Os preços do petróleo encerraram a quinta‑feira (19) em forte alta, refletindo a intensificação do conflito entre Israel e Irã e a incerteza sobre um eventual apoio militar dos Estados Unidos.

  • Brent para agosto avançou US$ 2,15 ( +2,8 %), fechando a US$ 78,85 por barril, maior patamar desde 22 de janeiro.
  • WTI para julho subiu US$ 2,06 ( +2,7 %), a US$ 77,20 no fim da tarde.

A sessão teve liquidez reduzida pelo feriado federal nos EUA, mas a tensão no Oriente Médio manteve os investidores em busca de proteção. Israel bombardeou instalações nucleares iranianas, e Teerã retaliou com mísseis e drones após ataque a um hospital israelense. Sem sinais de recuo, o premiê Benjamin Netanyahu prometeu fazer o Irã “pagar o preço total”, enquanto o regime iraniano advertiu contra a participação de “terceiros” no embate.

Analistas veem risco crescente para o fornecimento global. O Irã, terceiro maior produtor da Opep, extrai cerca de 3,3 milhões de barris por dia, e pelo Estreito de Ormuz — rota estratégica ao sul do país — trafegam de 18 a 21 milhões de bpd em petróleo e derivados. Qualquer interrupção nesse corredor elevaria os preços a níveis não vistos em anos.

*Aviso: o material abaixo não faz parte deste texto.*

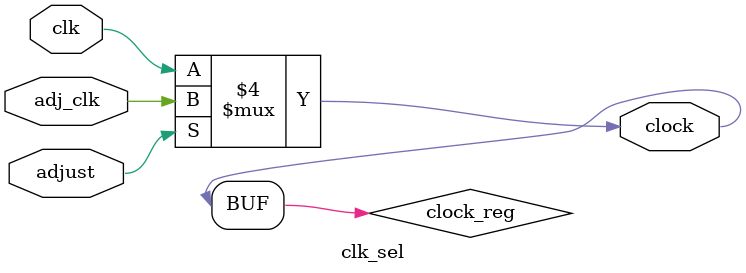
<source format=v>
`timescale 1ns / 1ps

module clk_sel(
	input clk, adj_clk,
	input wire adjust,
	output clock
    );

reg clock_reg;

always @* begin
	if (adjust == 0) 
		clock_reg = clk;
	else //if it's in adjust mode
	    clock_reg = adj_clk;

end

assign clock = clock_reg;

endmodule
</source>
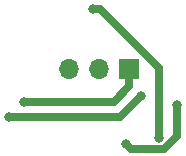
<source format=gbr>
G04 #@! TF.GenerationSoftware,KiCad,Pcbnew,5.1.5-52549c5~84~ubuntu16.04.1*
G04 #@! TF.CreationDate,2019-12-06T18:37:25-05:00*
G04 #@! TF.ProjectId,RGBSL,52474253-4c2e-46b6-9963-61645f706362,rev?*
G04 #@! TF.SameCoordinates,Original*
G04 #@! TF.FileFunction,Copper,L2,Bot*
G04 #@! TF.FilePolarity,Positive*
%FSLAX46Y46*%
G04 Gerber Fmt 4.6, Leading zero omitted, Abs format (unit mm)*
G04 Created by KiCad (PCBNEW 5.1.5-52549c5~84~ubuntu16.04.1) date 2019-12-06 18:37:25*
%MOMM*%
%LPD*%
G04 APERTURE LIST*
%ADD10R,1.700000X1.700000*%
%ADD11O,1.700000X1.700000*%
%ADD12C,0.800000*%
%ADD13C,0.635000*%
G04 APERTURE END LIST*
D10*
X148336000Y-53848000D03*
D11*
X145796000Y-53848000D03*
X143256000Y-53848000D03*
D12*
X139446000Y-56642000D03*
X150876000Y-59690000D03*
X145288000Y-48768000D03*
X148082000Y-60198000D03*
X152400000Y-56896000D03*
X138176000Y-57912000D03*
X149352000Y-56134000D03*
D13*
X147027000Y-56642000D02*
X139446000Y-56642000D01*
X148336000Y-55333000D02*
X147027000Y-56642000D01*
X148336000Y-53848000D02*
X148336000Y-55333000D01*
X145887502Y-48768000D02*
X145288000Y-48768000D01*
X150876000Y-53756498D02*
X145887502Y-48768000D01*
X150876000Y-59690000D02*
X150876000Y-53756498D01*
X148082000Y-60198000D02*
X148491501Y-60607501D01*
X148491501Y-60607501D02*
X151316401Y-60607501D01*
X151316401Y-60607501D02*
X152400000Y-59523902D01*
X152400000Y-59523902D02*
X152400000Y-56896000D01*
X147574000Y-57912000D02*
X149352000Y-56134000D01*
X138176000Y-57912000D02*
X147574000Y-57912000D01*
M02*

</source>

Um relatório do J.P. Morgan projeta que um cenário extremo, com expansão das hostilidades e fechamento do Estreito, levaria o Brent a US$ 120 – 130 por barril. Mesmo num desfecho menos dramático, especialistas avaliam que a commodity dificilmente retornará à faixa de US$ 60 registrada há um mês.

Com o mercado cada vez mais sensível ao risco geopolítico, operadores monitoram de perto os movimentos diplomáticos em Washington, onde a Casa Branca deverá decidir “nas próximas semanas” se entrará diretamente no conflito. Até lá, a volatilidade tende a permanecer elevada.